The name Bill Collins is at the center of a scattering of imbroglios involving songwriting credits. One of several biographies available under this name is that of the Bill Collins who managed the British rock band Badfinger beginning in the late '60s. He is apparently an example of how easy it is for a band manager to get songwriting credits without actually writing a song. The same practice and variations thereof were in place in the music business decades earlier, with the name Bill Collins in cozy company. Come across this name in songwriting credits from the era of World War II or the smooth '50s and it might very well be a Bill Collins who didn't even really exist. In many cases, it is a pseudonym for Bertha Kapp. She could also be Billy Collins and Bert Kapp, obviously, but might not be so easily recognized as Howard Richards, Rinky Scott Jones, Glenn Gibson, and Adrienne Garblik.

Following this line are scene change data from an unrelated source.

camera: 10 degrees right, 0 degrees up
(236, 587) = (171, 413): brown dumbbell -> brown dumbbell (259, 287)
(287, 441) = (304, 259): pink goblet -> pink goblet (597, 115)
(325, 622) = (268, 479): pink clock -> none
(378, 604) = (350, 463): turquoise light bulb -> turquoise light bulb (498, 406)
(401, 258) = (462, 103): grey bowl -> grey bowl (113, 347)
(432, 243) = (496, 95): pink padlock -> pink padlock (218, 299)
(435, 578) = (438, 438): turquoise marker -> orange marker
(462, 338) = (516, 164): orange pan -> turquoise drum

Phoebe Snow? Eventually there was a well-known singer and songwriter by this name who sometimes wondered why her publishing statements would include strange titles she knew she didn't write. That's because Kapp, on a non-Bill Collins-type day, had used Phoebe Snow as a pseudonym years before. While there is no record of her breaking down and using Bertha Kapp on a songwriting credit, the surname is actually well-known in the record business. Brothers Dave and Jack Kapp were A&R powerbrokers for Decca in the '40s and the owners of several indie labels, one of them called Kapp. Bertha Kapp was the second wife of Joe Davis, whose activities in the music business included management, A&R, running record labels, publishing, and songwriting. It is sensible to speculate that hubbie's hobbies influenced Kapp's rise in the shadowy world of names behind names.

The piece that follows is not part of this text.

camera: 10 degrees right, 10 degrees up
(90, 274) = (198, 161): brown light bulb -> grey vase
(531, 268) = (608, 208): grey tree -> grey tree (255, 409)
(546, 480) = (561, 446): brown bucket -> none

Davis had been an innovator in the businesses of both songwriting and publishing, beginning in the days of sheet music. By the late '20s, there was something of a stampede in progress to not only publish but copyright all manner of public-domain material, such as folk songs. The creation of pseudonyms had nothing to do with a performer's desire for personal privacy. Rather, it was simply a way of collecting publishing money without revealing whose pocket it went into. In the case of Kapp, this was a handy way to help collect publishing funds in a series of smaller pools rather than an enormous one that might be heavily taxed. It also tidied appearances, meaning nobody could look at a record sleeve and comment, "Hey, the producer's wife wrote seven of the songs!"

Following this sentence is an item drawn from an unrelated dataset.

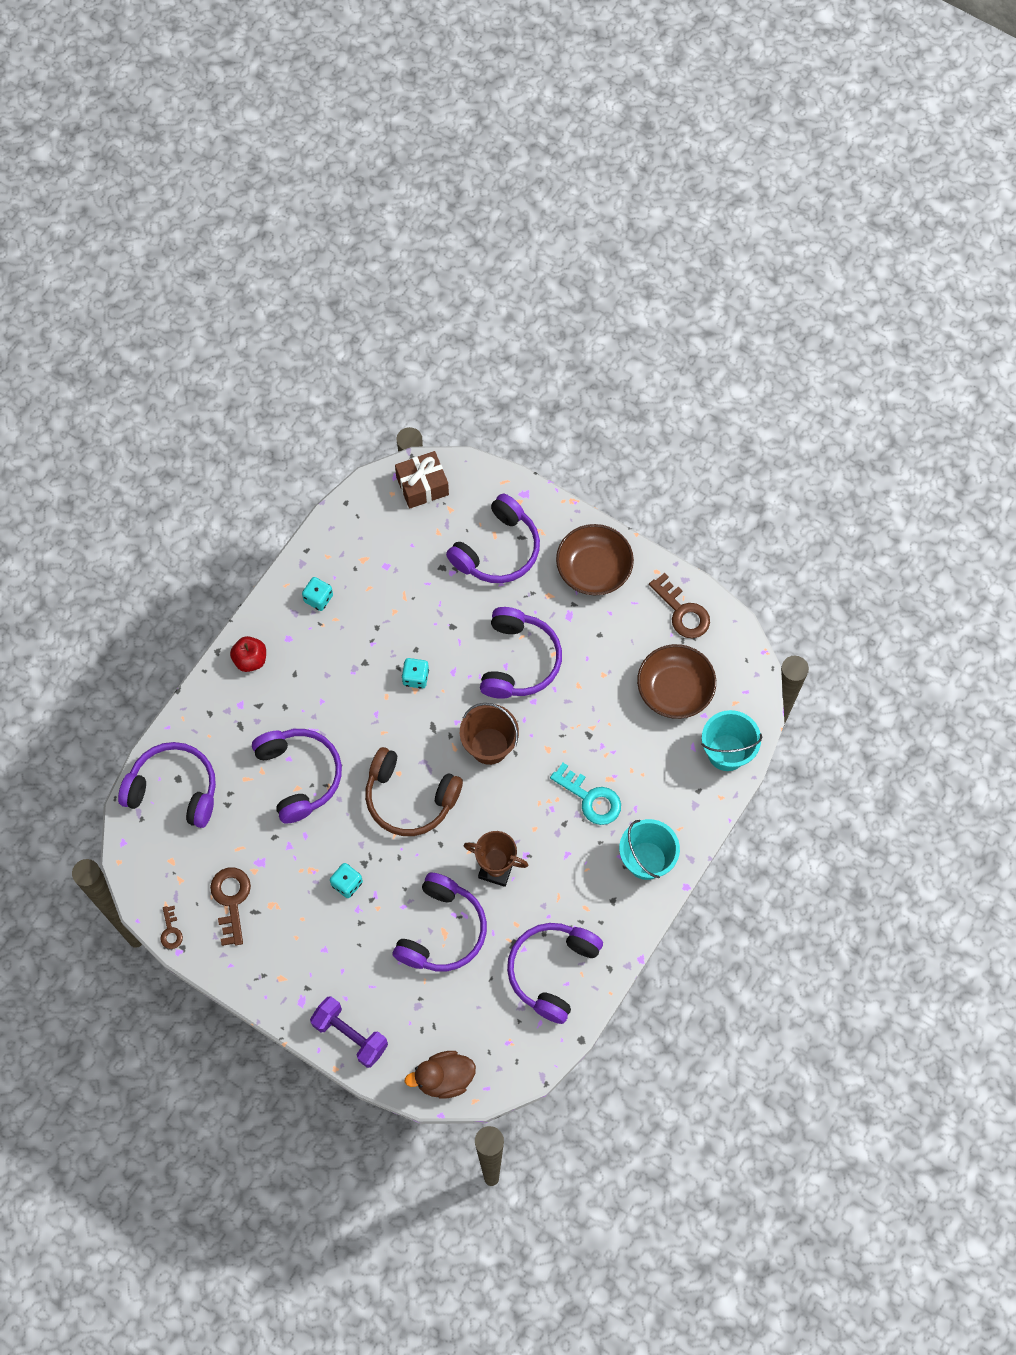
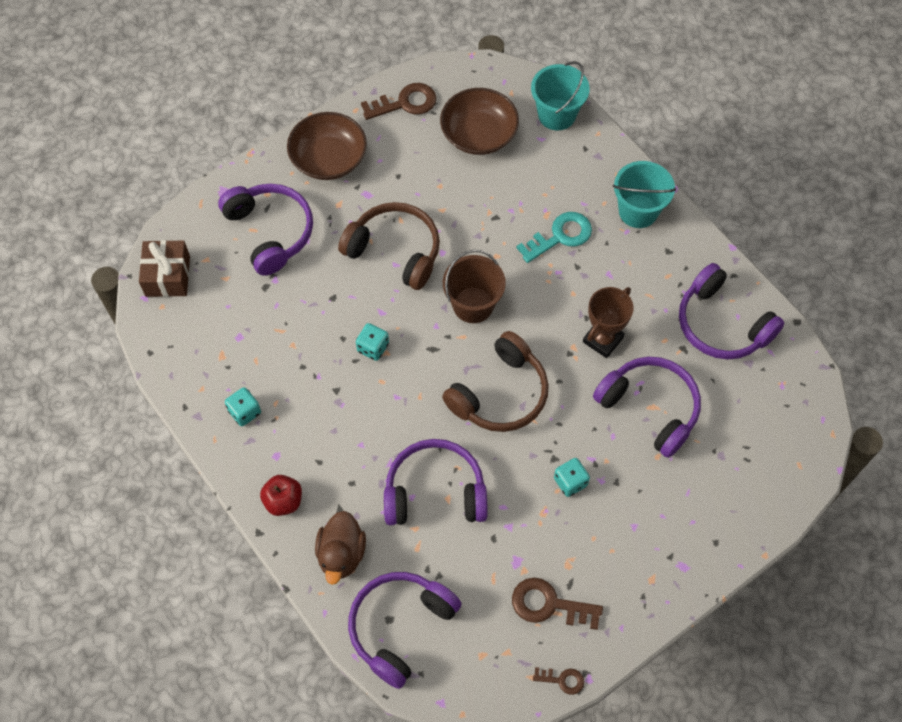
camera: 70 degrees left, 5 degrees down
(350, 1035) = (733, 529): purple dumbbell -> none
(444, 1078) = (803, 454): brown duck -> brown duck (341, 554)
(518, 660) = (395, 251): purple headphones -> brown headphones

The relationship between Davis and Kapp was an incredible mess, at least as far as the issue of songwriting credits. When Decca evolved into MGM in the '50s, Davis was also using the name
Bert Kapp, as well as Bert Davis. When Bertha Kapp began signing in as Glenn Gibson, she was usurping a fake name that classic blues singer Irene Higginbotham had been using. Having wisely fled the Davis dominion, it is at least possible to tell the Kapp Bill Collins from the previously mentioned Badfinger Bill Collins. For one thing, the latter Bill Collins actually lived and breathed. Another important difference is that Kapp, by whatever name, actually did write some of the material she is credited for. In fact, she had some heavyweight co-writers. "Let's Keep Our City Clean" has to be her masterpiece, written to promote a Milwaukee mayor, Frank P. Ziedler. Lawrence Welk came up with the melody for this number, no doubt approving highly of the lyrics, a sample of which follows as an example of, well, some of Kapp's crap: "For cleanliness will bring good health/And health is worth much more than wealth/You wouldn't wear a dirty shirt/So let's not walk around in dirt."